ABOUT THIS EXERCISE
The printed result should hold only the lines from the opening of the data through the line bearing "wrist: (368, 398)", exactly as given and without pictures.

====

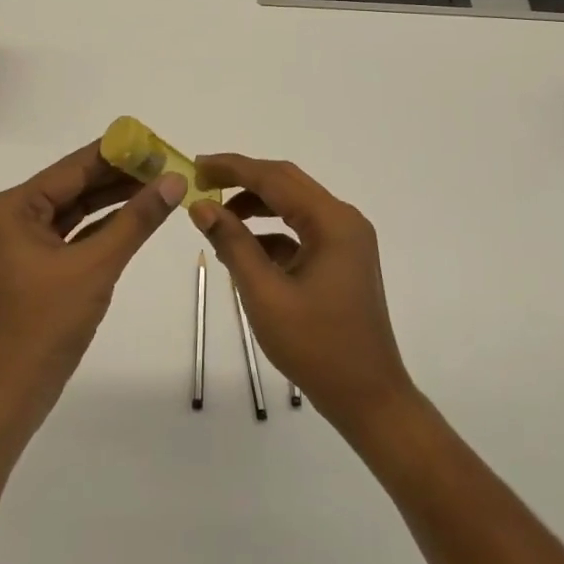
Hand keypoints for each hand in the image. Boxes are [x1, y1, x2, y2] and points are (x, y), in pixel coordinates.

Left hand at [0, 140, 185, 427]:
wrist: (9, 394)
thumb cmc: (45, 324)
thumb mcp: (96, 266)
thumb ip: (136, 220)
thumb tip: (174, 180)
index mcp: (13, 207)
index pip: (73, 167)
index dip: (118, 153)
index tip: (157, 143)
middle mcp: (13, 216)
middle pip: (75, 185)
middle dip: (120, 177)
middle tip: (168, 165)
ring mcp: (23, 243)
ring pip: (77, 211)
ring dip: (116, 201)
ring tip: (161, 186)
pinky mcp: (36, 266)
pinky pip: (75, 236)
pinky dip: (104, 228)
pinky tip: (138, 217)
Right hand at [189, 154, 416, 437]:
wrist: (368, 398)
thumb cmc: (316, 346)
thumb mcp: (265, 294)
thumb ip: (233, 244)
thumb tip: (201, 206)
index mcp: (332, 222)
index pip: (275, 178)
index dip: (233, 168)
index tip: (196, 166)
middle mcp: (343, 221)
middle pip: (286, 184)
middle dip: (242, 180)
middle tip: (201, 182)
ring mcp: (345, 240)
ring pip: (292, 206)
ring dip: (255, 206)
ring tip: (215, 216)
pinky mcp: (340, 260)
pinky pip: (300, 231)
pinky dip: (270, 233)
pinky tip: (241, 250)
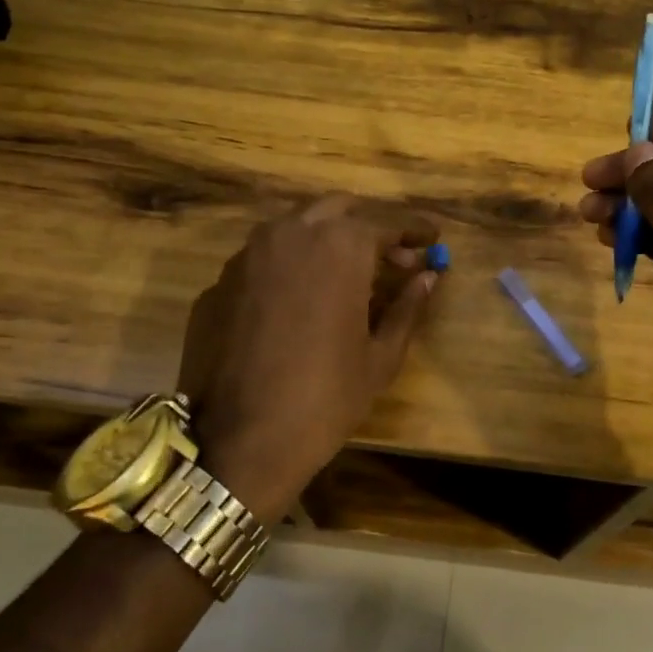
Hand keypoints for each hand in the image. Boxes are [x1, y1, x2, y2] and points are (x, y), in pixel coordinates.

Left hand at [175, 195, 440, 520]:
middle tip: (393, 256)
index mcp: (338, 247)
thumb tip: (428, 277)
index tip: (433, 236)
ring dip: (326, 239)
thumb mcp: (380, 356)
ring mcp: (246, 256)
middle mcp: (289, 235)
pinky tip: (300, 302)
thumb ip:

====

SOLUTION BELOW
Hand keypoints for each hand in the image. Boxes are [x1, y1, x2, y2] and points are (x, y), in pixel coordinates.

Left hand at [0, 140, 185, 427]:
wrist: (9, 394)
thumb cmc: (45, 324)
thumb mcp: (96, 266)
thumb ip: (136, 220)
thumb tip: (174, 180)
index mcp: (13, 207)
index pip: (73, 167)
index dip: (118, 153)
index tip: (157, 143)
middle mcp: (13, 216)
middle pip: (75, 185)
middle dip: (120, 177)
middle tip: (168, 165)
ring mcp: (23, 243)
ring pip: (77, 211)
ring dip: (116, 201)
ring tip: (161, 186)
pinky mcp: (36, 266)
pinky pip: (75, 236)
pinky dip: (104, 228)
pinky tip: (138, 217)
Right hand at [189, 154, 416, 437]:
wrist: (368, 398)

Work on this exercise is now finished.